- Action item -
Copy each line in the data that includes the word "Xpander".

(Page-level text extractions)
★ ★ ★ ★

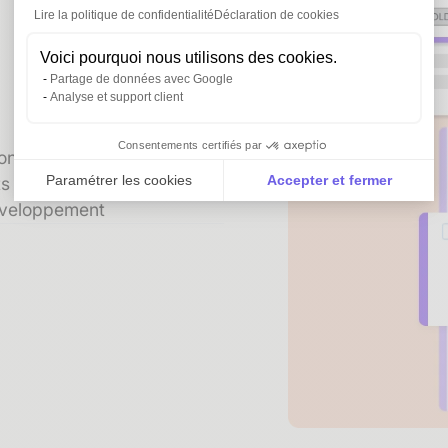
Lire la politique de confidentialité
Déclaration de cookies
Voici pourquoi nous utilisons des cookies.
Partage de données avec Google
Analyse et support client
Consentements certifiés par
n et mise à jour
Paramétrer les cookies
Accepter et fermer
 de rester focus sur votre
développement
Axeptio consent
Plateforme de Gestion du Consentement : Personnali
Notre plateforme vous permet d'adapter et de gérer vo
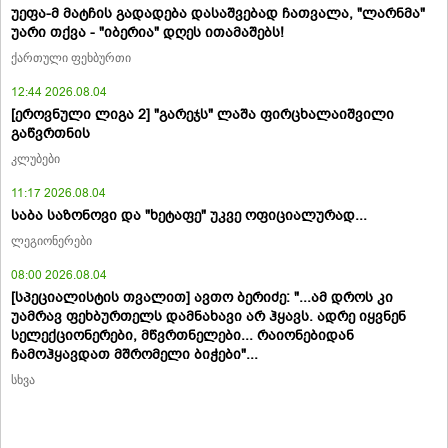
უეფა-მ მატჩის გადადება დასაშვებად ჩათვალა, "ლარნმა"
უარი თქვა - "იბერია" დღეს ითამაშებს!
ქართული ფეხბურთი
12:44 2026.08.04
[ეროვნული ლიგა 2] "გარეჯს" ლაშა ფირცხალაიშვილი
გაწვრთნის
კლუბები
11:17 2026.08.04
საბა საზონოვი და "ხეტაფე" უკვე ოფიციალურად...
ლეგიონერები
08:00 2026.08.04
[სპეციალისტის თვალით] ავთო ბერიძე: "...ამ დროს კი
უამრავ ფეხბურთელს დამნახავი არ ჰყავს. ადრე იყვნენ
სელექციონერები, მწვრთნელები... რაიონებიდან
ჩამოჰყავდათ მშრომელი ბიჭები"...
სხვა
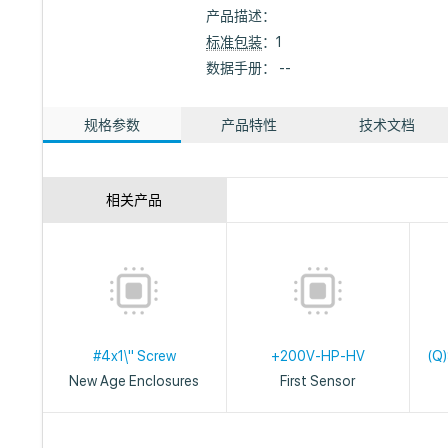
产品描述：
标准包装
：1
数据手册： --
规格参数
产品特性
技术文档
相关产品
#4x1\" Screw
+200V-HP-HV
(Q
New Age Enclosures
First Sensor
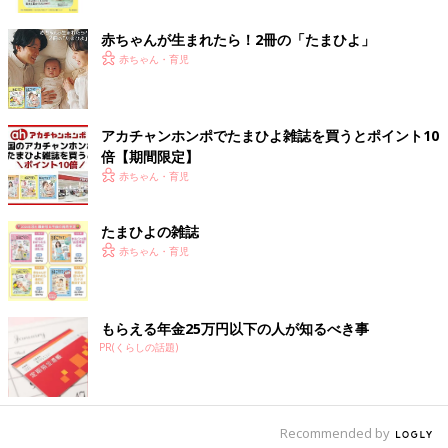
ク
すっとぼけてたら「この手をこうやって押すんですよ？」って教
赤ちゃんが生まれたら！2冊の「たまひよ」
えてくれてた。ありがとうな…
赤ちゃん・育児
※クレーン現象…ものなどを取ってほしいときに、おうちのかた
やそばにいる人の手をつかみ、そのものや場所まで持っていく行
動のこと
アカチャンホンポでたまひよ雑誌を買うとポイント10
（参考：https://benesse.jp/contents/clinic/body/10-1/post-
倍【期間限定】
470.html）
赤ちゃん・育児
＞＞ツボウチ出産劇場＆育児劇場 これまでのお話はこちら！
たまひよの雑誌
赤ちゃん・育児
前の話
次の話
練習して挑んだ１歳
一覧
マイペースな息子と体
半健診の結果
操教室に通ってみた
は・・・？【ツボウ
ら…【ツボウチ育児劇
チ育児劇場 #30】
場 #32】
もらえる年金25万円以下の人が知るべき事
PR(くらしの話題)
Recommended by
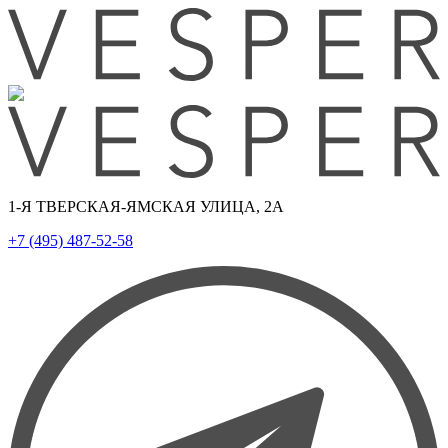
1-Я ТВЕРСКАЯ-ЯМСКАЯ УЛИЦА, 2А
+7 (495) 487-52-58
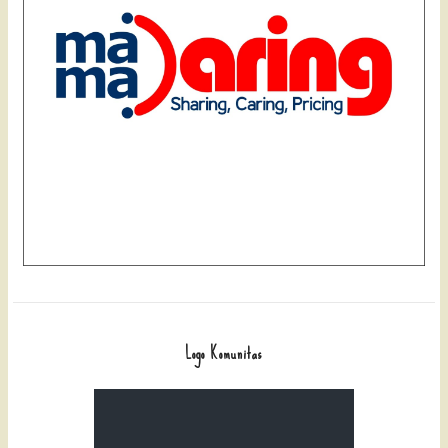
Logo Komunitas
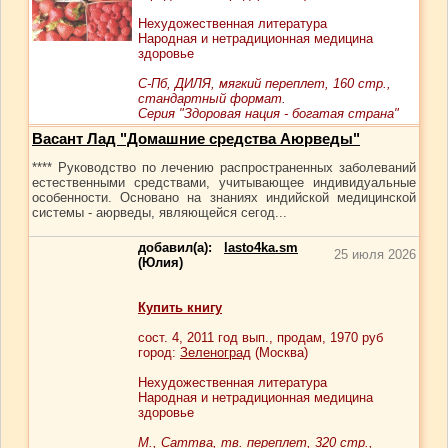
Нехудожественная литература
Народная и нетрадиционная медицина
здоровье
С-Пб, ДИЛЯ, мягкий переплет, 160 стр.,
стандартный формат.
Серия "Здоровая нация - богатая страна"
Васант Лад "Домашние средства Аюрведы"
**** Руководство по лечению распространенных заболеваний
естественными средствами, учитывающее индивидуальные
особенности. Основано на знаниях индийской медицинской
системы - аюрведы, являющейся сегод...
добавил(а):
lasto4ka.sm
25 июля 2026
(Юлия)
Купить книгу
сост.
4
, 2011 год вып., продам,
1970
руб
город:
Зеленоград
(Москва)
Нехудожественная литература
Народная и нетрадиционная медицина
здоровье
М., Саттва, тв. переплет, 320 стр.,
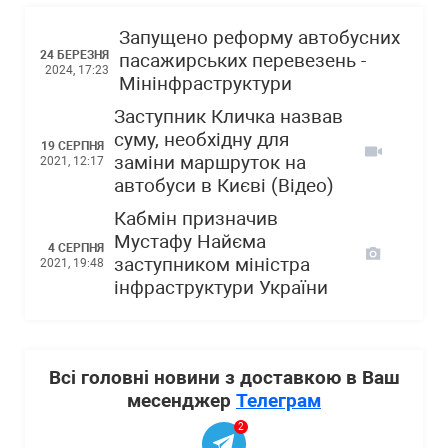
Запущено реформу автобусних
24 БЕРЕЗНЯ
пасажирських перевезень -
2024, 17:23
Мінінфраструктури
Заступник Кличка назвав
суму, необхідну для
19 СЕРПНЯ
заміни маршруток на
2021, 12:17
автобуси в Києві (Відео)
Кабмін призначив
Мустафу Найєма
4 СЕРПНЯ
заступником міністра
2021, 19:48
інфраструктури України
Всі головні новини з доставкою в Ваш
месенджер
Телеграм
2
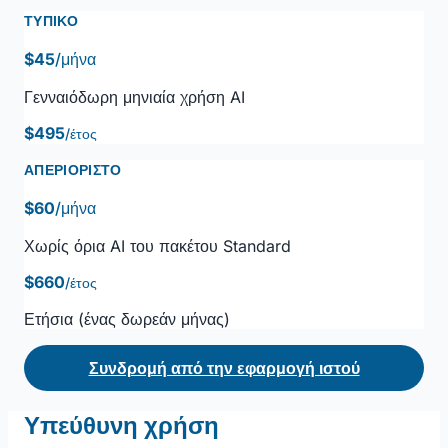
ΤΥΠΙΚΌ
$45
/μήνα
Γενναιόδωρη μηνιαία χρήση AI
$495
/έτος
ΑΠΕΡΙΌΡΙΣΤΟ
$60
/μήνα
Χωρίς όρια AI του πακέτου Standard
$660
/έτος
Ετήσια (ένας δωρεάν μήνας)
Συνδρομή από την εφαρμογή ιστού
Υπεύθυνη χρήση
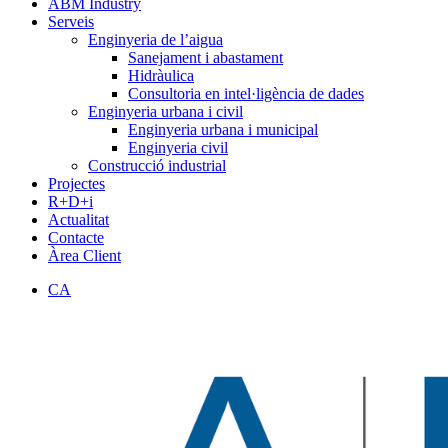
ABM Industry
Serveis
Enginyeria de l’aigua
Sanejament i abastament
Hidràulica
Consultoria en intel·ligència de dades
Enginyeria urbana i civil
Enginyeria urbana i municipal
Enginyeria civil
Construcció industrial
Projectes
R+D+i
Actualitat
Contacte
Àrea Client
CA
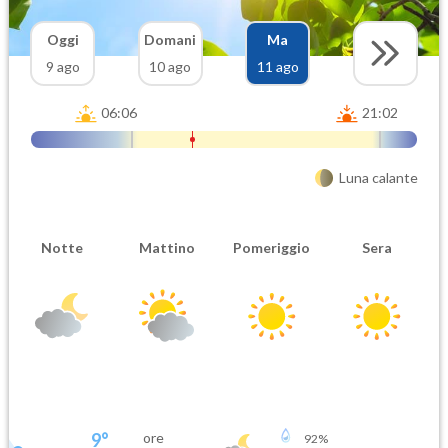
Oggi
Domani
Ma
9 ago
10 ago
11 ago
06:06
21:02
Luna calante
Notte
Mattino
Pomeriggio
Sera
9
°
ore
92
%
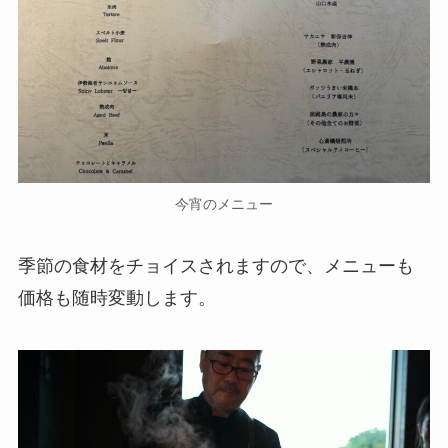
今宵のメニュー
季節の食材をチョイスされますので、メニューも
価格も随時変動します。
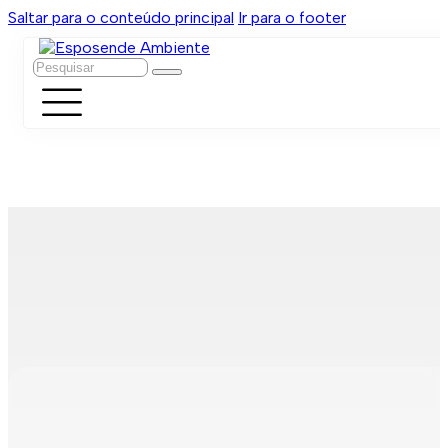
Saltar para o conteúdo principal
Ir para o footer
Pesquisar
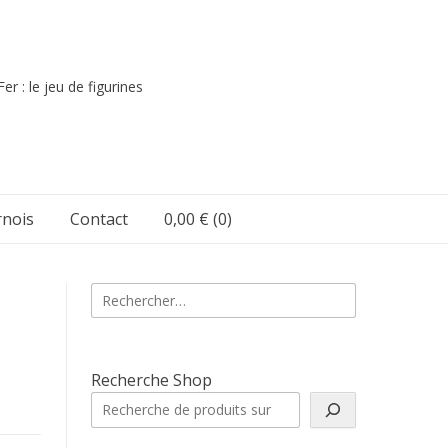
er : le jeu de figurines
nois
Contact
0,00 €
(0)
Rechercher :
Recherche Shop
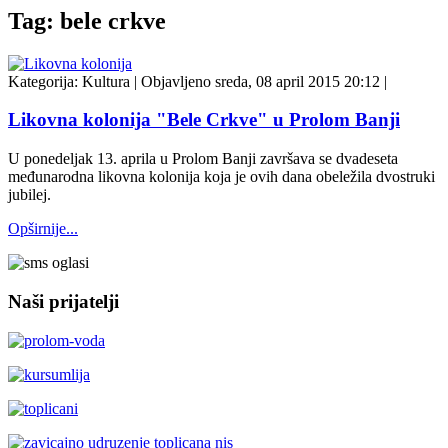
Tag: bele crkve
Kategorija:
Kultura
|
Objavljeno sreda, 08 april 2015 20:12
|
Likovna kolonija "Bele Crkve" u Prolom Banji
U ponedeljak 13. aprila u Prolom Banji završava se dvadeseta
međunarodna likovna kolonija koja je ovih dana obeležila dvostruki
jubilej.
Opširnije...
Naši prijatelji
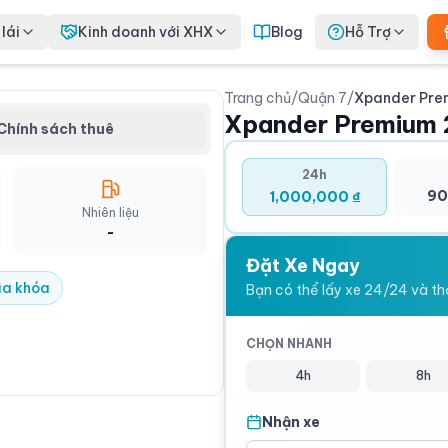
lái
Kinh doanh với XHX
Blog
Hỗ Trợ
Trang chủ
/
Quận 7
/
Xpander Pre
Premium 2022 - Thuê xe
Xpander Premium
ận 7
Chính sách thuê
 trải nghiệm, với đủ mọi loại địa
ường đô thị, đường cao tốc, cho
24h
quốc lộ - tỉnh lộ và thậm chí là cả
90
1,000,000 ₫
 núi; Xpander Premium 2022 là
Nhiên liệu
 dụng 7 chỗ mạnh mẽ.
-
Đặt Xe Ngay
ìa khóa
Bạn có thể lấy xe 24/24 và thời
CHỌN NHANH
4h
8h
Nhận xe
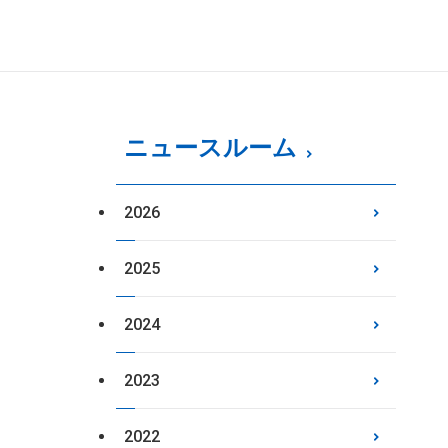
ニュースルーム
2026
2025
2024
2023
2022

★ ★ ★ ★

- Exercise answer -
Xpander Pre
Xpander Premium
 núi; Xpander Premium 2022 là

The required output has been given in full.